Speakers
Description
The INFN Cloud provides a federated portfolio of cloud services for scientific communities, leveraging on an Infrastructure as Code (IaC) approach for PaaS deployments. As the infrastructure scales, the legacy INDIGO PaaS Orchestration system - a monolithic, request-driven federation middleware - exhibits structural limitations in terms of maintainability, extensibility, and cross-site portability.
This work presents a complete architectural paradigm shift, transitioning the orchestrator to a decoupled, event-driven, and geo-distributed pipeline. The legacy core is being replaced by modular, stateless Python microservices communicating via Apache Kafka, which acts as the central event bus. This design decouples data ingestion, monitoring, event processing, and scheduling, ensuring intrinsic high availability and disaster recovery across geographically distributed clusters. Furthermore, the asynchronous, event-driven model streamlines distributed operations, allowing independent development units to isolate domains such as monitoring, data-driven scheduling, and external communications.

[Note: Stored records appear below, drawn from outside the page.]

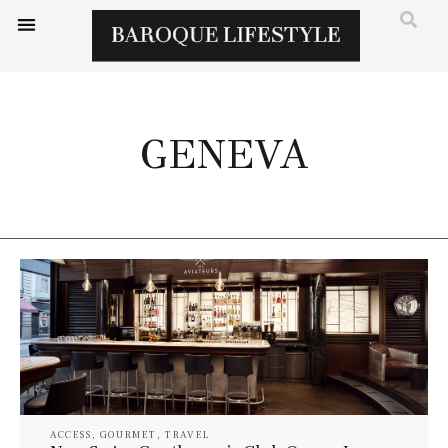
GENEVA
ACCESS
,
GOURMET
,
TRAVEL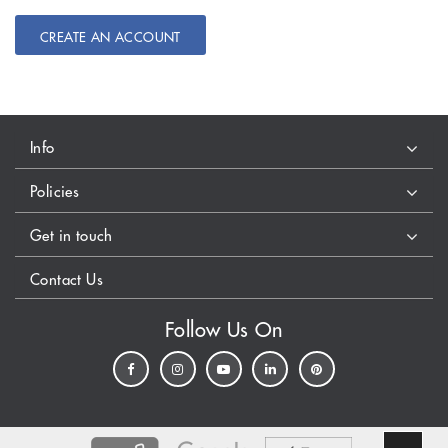
CREATE AN ACCOUNT
Info
Policies
Get in touch
Contact Us
Follow Us On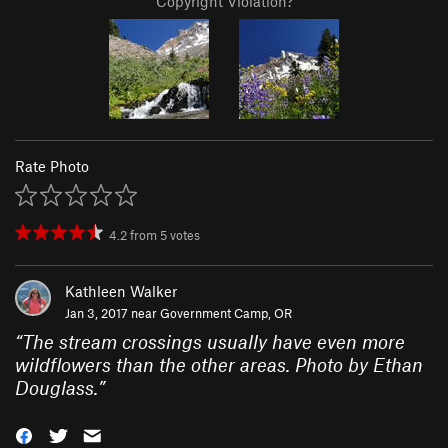
Copyright Violation?
Rate Photo
4.2
from
5
votes
Kathleen Walker
Jan 3, 2017 near
Government Camp, OR
“
The stream crossings usually have even more
wildflowers than the other areas. Photo by Ethan
Douglass.
”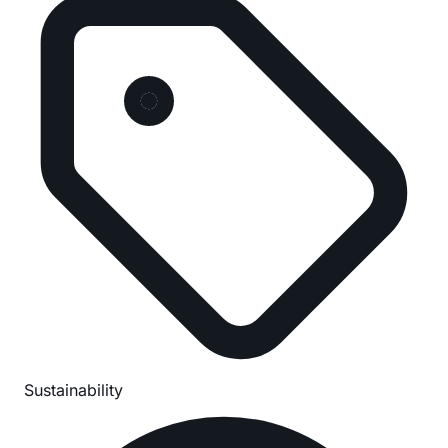
Sustainability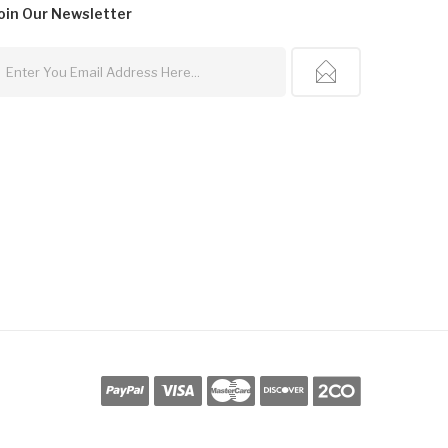
oin Our
Newsletter
no
Free Slots Online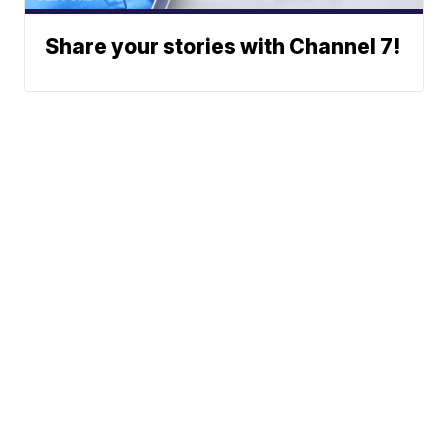
Share your stories with Channel 7!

In parallel, the orchestration microservices are migrating to a Kubernetes-based infrastructure managed via ArgoCD, enforcing a strict GitOps model to simplify deployment, ensure continuous integration, and enhance traceability. The service portfolio is further expanded by federating Kubernetes-based providers, utilizing evolved TOSCA templates for automated deployments.
Resource allocation and quota management across multiple scientific communities are enforced using Capsule. Ultimately, these modernization efforts resolve existing technical debt and establish a highly scalable, secure, and sustainable foundation for the next generation of INFN Cloud federation.